Ah, les gourmands !

Catégories :RosiersMots-clefs : , , ,

A la vue des fruits du fraisier Maxim, de nombreux spectateurs pourraient se laisser aller à la tentation et succomber à la gourmandise. Loin de moi l’idée de faire un article sur les gourmands… je serai dans l’obligation de me citer en premier !
Je veux vous parler des gourmands chlorophylliens, qui agissent hors des concepts de vice ou de vertu mais sous la règle de la vitalité. Il me semble avoir déjà traité ce sujet dans un article précédent mais dans le cas des fruitiers. Aujourd’hui, c’est plus particulièrement autour des rosiers du Jardin de Marie que je veux aborder le problème du gourmand.
Dans l’esprit de nombre d’entre vous, un gourmand est un long et fort rejet du rosier. Il y a du vrai dans cette définition… et malheureusement aussi du faux !
Un vrai gourmand chez nos chers rosiers est un rejet émis par le porte greffe. Ainsi, selon le niveau du point de greffe le gourmand peut prendre naissance à différentes hauteurs.

Gourmand sur tronc

Dans le cas des rosiers tiges Iceberg le gourmand jaillit parfois sur le tronc même. En effet, Rosa canina le porte greffe donne tout autant les racines et le tronc, la variété étant greffée à mi-hauteur.

Coupe sur empattement

Pour ce type de gourmand seule la taille sur empattement avec la serpette peut donner de bons résultats. Attention, le moindre millimètre de gourmand conservé donnera de nouvelles apparitions du porte greffe !

Rejet éborgné

Gourmand sur racine

Il arrive fréquemment, toujours dans le cas où la Rose des chiens est le porte greffe, que les gourmands apparaissent par les racines. Ce rosier botanique ayant par nature une aptitude à se propager de cette façon.
Surtout, dans ce cas, pas de taille au niveau du sol avec le sécateur : c’est le renforcement assuré du rejet !
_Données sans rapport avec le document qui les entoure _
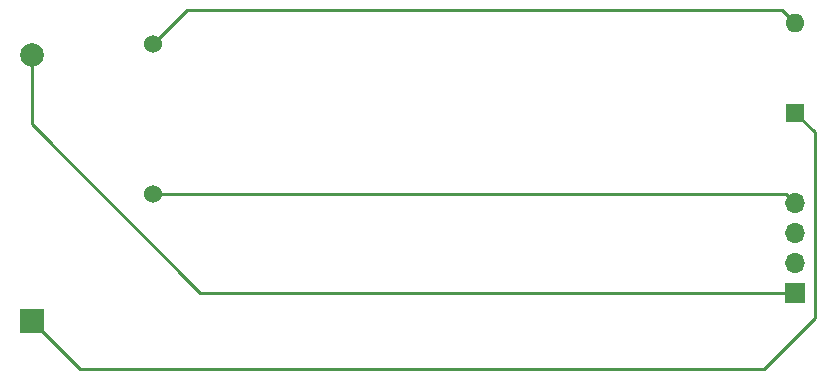
<source format=gbr>
%TF.GenerationSoftware,KiCad,Pcbnew,7.0.10*%
%TF.CreationDate,2024-01-20T15:42:19-06:00*%
%TF.ProjectId,AAA Battery Board,41414120-4261-4747-9465-727920426f61,rev?*%
%TF.SameCoordinates,Original*%
%TF.FileFunction,Copper,L1,Top*%
%TF.FilePolarity,Positive*%
%FSLAX46Y46*%
G04 Gerber Fmt 4.6, Leading zero omitted, Abs format (unit mm)*
G04 Created by KiCad (PCBNEW 7.0.10) date 2024-01-20 15:42:19*
%MOMM*%
%LPD*%
G01*
G04 APERTURE LIST*
%TA.AperFunction,ComponentPad*%
%ADD10R,1.700000X1.700000*%
%TD*%
%TA.AperFunction,ComponentPad*%
%ADD11O,1.700000X1.700000*%
%TD*%
%TA.AperFunction,ComponentPad*%
%ADD12R,2.006600X2.006600*%
%TD*%
%TA.AperFunction,ComponentPad*%
%ADD13C,2.006600*%
%TD*%
%TA.AperFunction,ComponentPad*%
%ADD14R,1.600000X1.600000*%
%TD*%
%TA.AperFunction,ComponentPad*%
%ADD15O,1.600000X1.600000*%
%TD*%
%TA.AperFunction,ComponentPad*%
%ADD16C,1.530000*%
%TD*%
%TA.AperFunction,Conductor*%
%ADD17C,0.250000*%
%TD*%
G04 APERTURE END LIST*
D10*
%TO.P,J1,1,Pin_1*%
%TO.N,Net-(J1-Pin_1)*%
X175260000Y-89027000D03*
D11*
%TO.P,J1,2,Pin_2*%
%TO.N,unconnected-(J1-Pin_2-Pad2)*%
X175260000Y-86487000D03*
%TO.P,J1,3,Pin_3*%
%TO.N,unconnected-(J1-Pin_3-Pad3)*%
X175260000Y-83947000D03*
%TO.P,J1,4,Pin_4*%
%TO.N,Net-(J1-Pin_4)*%
X175260000Y-81407000D03*
%TD*%
D12*
%TO.P,F1,1,1*%
%TO.N,Net-(D1-K)*%
X110617000Y-91440000D03*
D13*
%TO.P,F1,2,2*%
%TO.N,Net-(J1-Pin_1)*%
X110617000Y-68840000D03*
%TD*%
D14*
%TO.P,D1,1,K*%
%TO.N,Net-(D1-K)*%
X175260000Y-73787000D03*
D15*
%TO.P,D1,2,A*%
%TO.N,Net-(D1-A)*%
X175260000Y-66167000D03*
%TD*%
D16*
%TO.P,3 x AAA (~4.5V),N*%
%TO.N,Net-(J1-Pin_4)*%
X120904000Y-80645000D03*
%TO.P,3 x AAA (~4.5V),P*%
%TO.N,Net-(D1-A)*%
X120904000Y-67945000D03*
%TD*%
D17*
%TO.N,Net-(D1-A)*%
X174160001Y-65067001D02*
X123781999Y-65067001D01*
X123781999Y-65067001D02*
X120904000Y-67945000D01*
X175260000Y-66167000D02*
X174160001Y-65067001D01*
%TO.N,Net-(J1-Pin_4)*%
X120904000Y-80645000D02*
X174498000Y-80645000D01*
X174498000Y-80645000D02*
X175260000Y-81407000D01*
%TO.N,Net-(D1-K)*%
X110617000Y-91440000D02*
X114681000Y-95504000D01*
X114681000Y-95504000D02*
X172593000Y-95504000D01*
X176911000Y-91186000D02*
X176911000Y-75438000D01*
X176911000Y-75438000D02*
X175260000Y-73787000D01*
X172593000Y-95504000D02*
X176911000Y-91186000D01*
%TO.N,Net-(J1-Pin_1)*%
X124895754Y-89027000D02*
X110617000Y-74748246D01*
X110617000Y-74748246D02*
X110617000Y-68840000D01*
X175260000Y-89027000D02*
X124895754Y-89027000D01*
%TD*%
M02*

</source>
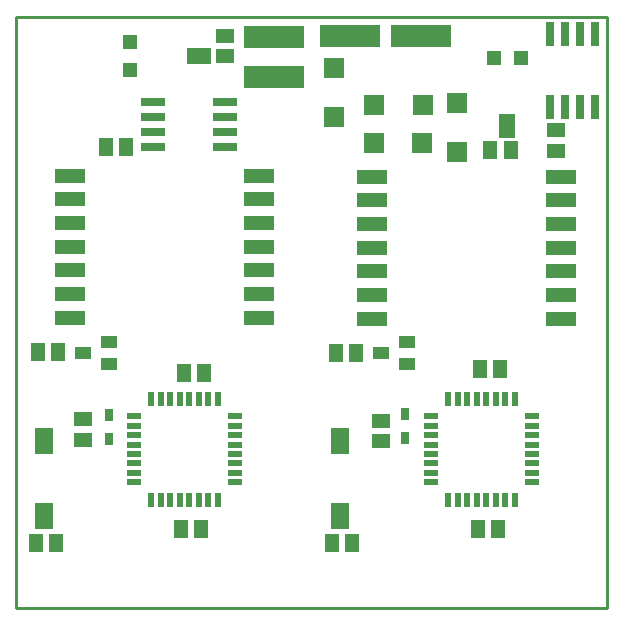
<source format=gtp>
G75*
G70*
%OFA0B0*%
%FSLAX24Y24*%
%IPPOS*%
%LPD*%
%AMOC8*
5,1,8,0,0,1.08239X$1,22.5*
%
%ADD10C,0.0100*%
%ADD11R,0.0591X0.0512*%
%ADD12R,0.1000X0.0500*%
%ADD13R,0.0220X0.0500*%
%ADD14R,0.0500X0.0220*%
%ADD15R,0.0800X0.0260*%
%ADD16R,0.0512X0.0591*%
%ADD17R,0.0551X0.0394*%
%ADD18R,0.0315X0.0394*%
%ADD19R,0.0630X0.0906*%
%ADD20R,0.0512X0.0512*%
%ADD21R,0.0787X0.0552*%
%ADD22R,0.2000X0.0720*%
%ADD23R,0.0260X0.0800*%
%ADD24R,0.0552X0.0787*%
%ADD25R,0.0709X0.0669*%
%ADD26R,0.0669X0.0709*%
D10*
X001167Y000456D02*
X001167Y020131D01*
X020842Y020131D01*
X020842Y020156D01*
X020842Y020131D02*
X020842Y000456D01*
X001167Y000456D01*
D11*
X003401Y006060D03*
X003401Y006729D03*
X013317Y006691D03*
X013317Y006021D03*
X019167Y015691D03*
X019167Y016361D03*
X008117Y018841D03*
X008117Y019511D03*
D12*
X009247Y014852D03*
X009247Y014064D03*
X009247Y013277D03*
X009247Y012490D03*
X009247Y011702D03*
X009247Y010915D03*
X009247Y010127D03*
X013017Y010094D03*
X013017Y010881D03*
X013017Y011669D03*
X013017Y012456D03*
X013017Y013244D03*
X013017Y014031D03*
X013017Y014818D03*
X019316Y014818D03*
X019316Y014031D03*
X019316Y013244D03*
X019316Y012456D03*
X019316Y011669D03*
X019316Y010881D03*
X019316Y010094D03*
X002948Y010127D03*
X002948Y010915D03*
X002948Y011702D03*
X002948Y012490D03*
X002948Y013277D03*
X002948Y014064D03*
X002948Y014852D03*
D13*
X005670Y007425D03*
X005985Y007425D03*
X006300Y007425D03*
X006615Y007425D03*
X006930Y007425D03*
X007245Y007425D03*
X007560Y007425D03*
X007875Y007425D03*
X007875Y004045D03*
X007560Y004045D03*
X007245Y004045D03*
X006930Y004045D03*
X006615Y004045D03*
X006300Y004045D03*
X005985Y004045D03*
X005670Y004045D03*
X015570Y004045D03*
X015885Y004045D03*
X016200Y004045D03*
X016515Y004045D03*
X016830Y004045D03*
X017145Y004045D03*
X017460Y004045D03*
X017775Y004045D03*
X017775Y007425D03*
X017460Y007425D03*
X017145Y007425D03*
X016830Y007425D03*
X016515Y007425D03*
X016200Y007425D03*
X015885Y007425D03*
X015570Y007425D03*
D14*
X014983Y006837D03*
X014983Y006522D03*
X014983Y006207D03*
X014983Y005892D03*
X014983Y005577D03*
X014983Y005262D03*
X014983Y004947D03*
X014983Y004632D03*
X018363Y004632D03*
X018363Y004947D03*
X018363Y005262D03*
X018363Y005577D03*
X018363Y005892D03*
X018363Y006207D03*
X018363Y006522D03*
X018363Y006837D03*
X008463Y006837D03*
X008463Y006522D03*
X008463Y006207D03*
X008463Y005892D03*
X008463Y005577D03*
X008463Y005262D03*
X008463Y004947D03*
X008463Y004632D03*
X005083Y004632D03*
X005083Y004947D03*
X005083Y005262D03*
X005083Y005577D03*
X005083Y005892D03*
X005083Y006207D03*
X005083Y006522D03*
X005083Y006837D03*
D15*
X005717Y015796D03*
X005717Y016296D03*
X005717Y016796D03*
X005717Y017296D03*
X008137Y017296D03*
X008137Y016796D03*
X008137Y016296D03*
X008137Y015796D03*
D16*
X004811Y015796D03*
X004142Y015796D03*
X002551Y008976D03*
X001882Y008976D03*
X006752Y008286D03*
X007421Y008286D03*
X011832Y008936D03*
X012501Y008936D03*
X016632Y008406D03*
X017301Y008406D03*
X017221Y003066D03*
X016552Y003066D03*
X012351Y002606D03*
X011682Y002606D03*
X007321Y003066D03*
X006652Y003066D03*
X002491Y002606D03*
X001822Y002606D03*
X016972Y015706D03*
X017641Y015706D03*
D17*
X014200Y009320D03*
X014200Y008572D03*
X013334Y008946D03*
X004260Y008572D03*
X004260Y009320D03*
X003394Y008946D03*
D18*
X004257Y006870D03*
X004257Y006082D03*
X014117Y006112D03*
X014117Y006900D03*
D19*
X011967Y005996D03*
X011967Y003516D03*
X002097Y003516D03*
X002097Y005996D03*
D20*
X004967Y018393D03*
X004967Y019299D03*
X017084Y018786D03*
X017989Y018786D03*
D21*
X007242Y018846D03*
D22*
X009747Y019476D03*
X009747Y018136D03*
X012277Y019516D03*
X014657Y019506D03*
D23*
X018947Y019576D03*
X019447Y019576D03*
X019947Y019576D03*
X020447Y019576D03*
X020447Y017156D03*
X019947Y017156D03*
X019447Y017156D03*
X018947Y017156D03*
D24*
X017537Y016511D03*
D25*
X014704Y015936D03*
X014714Y017226D03*
X013100Y017226D03*
X013090Y015936D03*
D26*
X011757Y016819D03*
X011757Y018433D03*
X015867Y017263D03*
X015867Y015649D03*
M02*

</source>
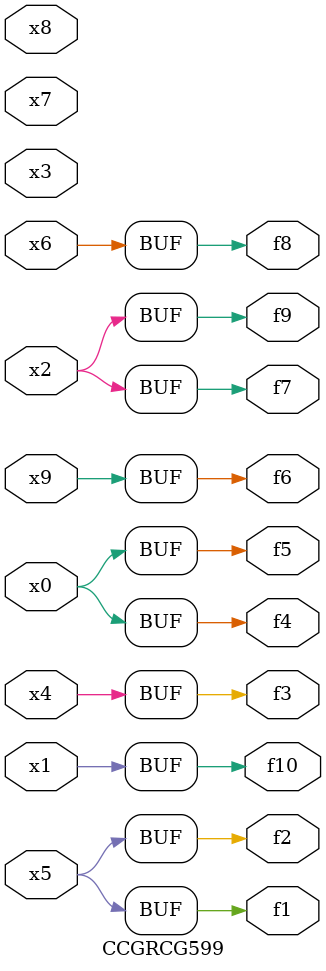
<source format=v>
module CCGRCG599(
	input x0, x1, x2, x3, x4, x5, x6, x7, x8, x9,
	output f1, f2, f3, f4, f5, f6, f7, f8, f9, f10
);
	assign f1 = x5;
	assign f2 = x5;
	assign f3 = x4;
	assign f4 = x0;
	assign f5 = x0;
	assign f6 = x9;
	assign f7 = x2;
	assign f8 = x6;
	assign f9 = x2;
	assign f10 = x1;
endmodule

</source>
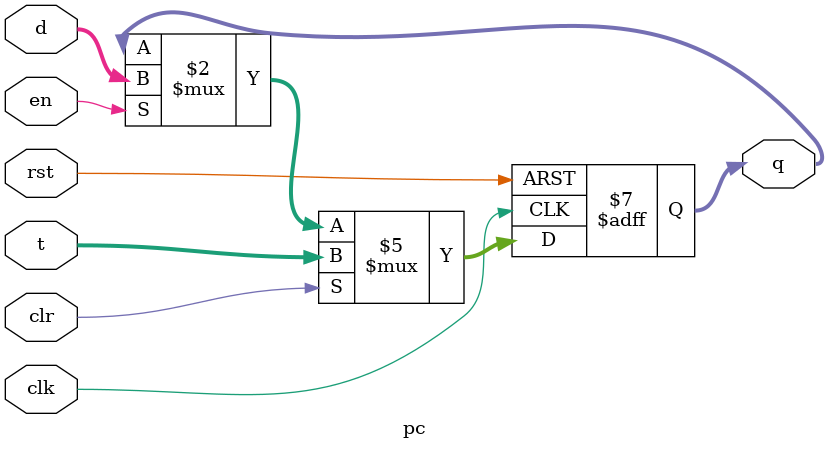
<source format=v>
`timescale 1ns / 1ps


module pc #(parameter WIDTH = 8)(
	input wire clk,rst,en,clr,
	input wire[WIDTH-1:0] d,
	input wire[WIDTH-1:0] t,
	output reg[WIDTH-1:0] q
    );
	always @(posedge clk,posedge rst) begin
		if(rst) begin
			q <=  32'hbfc00000;
		end else if(clr) begin
			q <= t;
		end else if(en) begin
			/* code */
			q <= d;
		end
	end
endmodule
</source>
Elimination rejet avec la pelle

Il faut pratiquer une suppression radicale de « la racine folle » avec la pelle bêche.

Drageon de rosier

Après « Qu’est ce qu’un gourmand ? », comment « Reconnaître un gourmand ? ».
Retenez en premier qu’il apparaît immanquablement en dessous du point de greffe.
Remarquez une vigueur prononcée en comparaison du développement habituel des allongements de votre rosier.
Observez une couleur des feuilles très différente de celles qui composent votre rosier chéri.
Comptez le nombre de folioles des feuilles et celui de votre variété en culture, parfois les folioles du gourmand sont plus nombreuses !
Admirez les fleurs de cette pousse éclair et reconnaissez… l’églantier dans toute sa splendeur.

Que se passe-t-il si vous laissez les gourmands se développer ? Ils finiront par tuer la variété greffée et que aviez avant tout désirée. Comment ? En lui coupant l’herbe sous les pieds, plus exactement en lui coupant les vivres. Se servant les premiers en sève et très boulimiques ils capteront bientôt tous les éléments nutritifs avant le greffon situé après.
Parfois, une apparition massive et inconditionnelle de rejets gourmands sont le signe fatal d’une greffe mal assurée. Il y a peu de solution dans ce cas, la variété en place est trop faiblement prise et l’harmonie entre le haut et le bas  greffon et porte greffe) est détruite, c’est la mort prématurée du rosier écussonné.